Archive for the ‘everyday math’ Category

Synthetic Collateralized Alchemy

Thursday, April 29th, 2010

What Was Wrought

CDO’s (collateralized debt obligations), see this for my introduction to these, depend on underpriced low grade debt. If I can get a 20% discount on debt that has a 10% chance of defaulting, then I should just buy this all day. All I need is enough risky debt (and some confidence in these percentages, but that’s a story for another day). But as CDOs became more and more popular low grade debt was getting used up. Even worse, as demand for it grew its price rose. CDOs were changing the entire ecosystem of low grade debt. There wasn’t enough of it and it was too pricey. There was no profit left. What to do?

One compelling answer was to simply issue more of it. Brokers could persuade people to take on deceptively structured mortgages, that could only get paid back if house prices rose forever. Lousy business plans were funded by people whose sole investment in the debt was they commission they got for issuing it. Dogs were being offered credit cards. These guys made the Glengarry Glenross salesmen seem like saints.

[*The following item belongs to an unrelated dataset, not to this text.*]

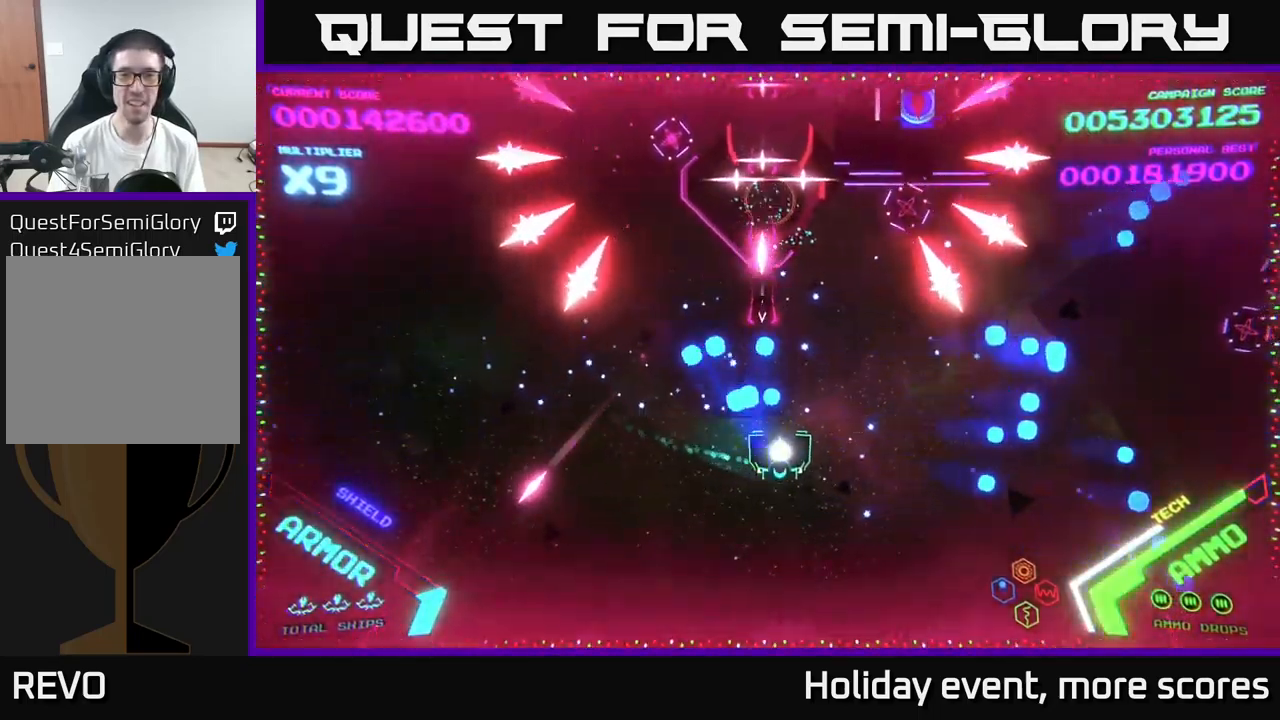
{"buttons": ["A"], "left_stick": "down-right", "right_stick": "center", "events": [[183, "left_stick", "down"], [316, "A", "up"], [350, "left_stick", "down-right"], [383, "A", "down"]]}
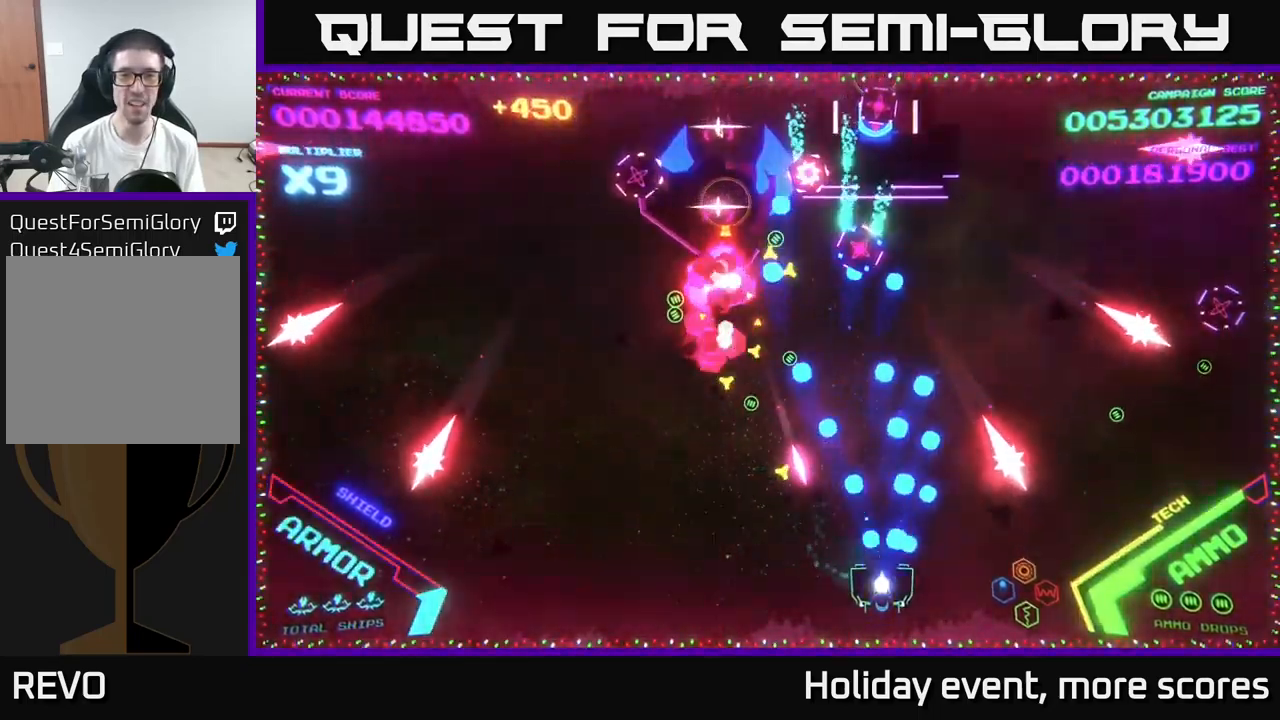
{"buttons": ["A"], "left_stick": "left", "right_stick": "center", "events": [[33, "left_stick", "down-left"], [166, "left_stick", "left"], [216, "A", "up"], [283, "A", "down"]]}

But there’s only so much new low grade debt that this can create and only so low you can go. Enough of it was issued to ruin the economic lives of people who thought they were just buying a house, but not enough to feed the maw.

Alchemy

What there was plenty of was collateralized debt. Some was graded AAA, some graded B. Why not buy these crappy debts and create CDOs? So, we start with $100 of debt that someone was misled into borrowing. We structure that to create $60 worth of grade B debt. Get enough of that and you can create another CDO, with $50 worth of single B tranches, and so on. $100 of crappy debt turns into $300 worth of crappy debt. (I’m making up all these numbers, but the principle is correct.) These were the synthetic CDOs. George Soros (that vicious communist) says pretty much that in April 23rd’s Financial Times.

So why was so much money lost? Why were trillions of dollars needed to prevent an economic meltdown?  It wasn’t because people took out trillions of dollars of mortgages they couldn’t afford. It happened because people got paid, and very well paid, for turning $100 worth of debt into $300 of debt. So they did it again, and again. What did they have to lose?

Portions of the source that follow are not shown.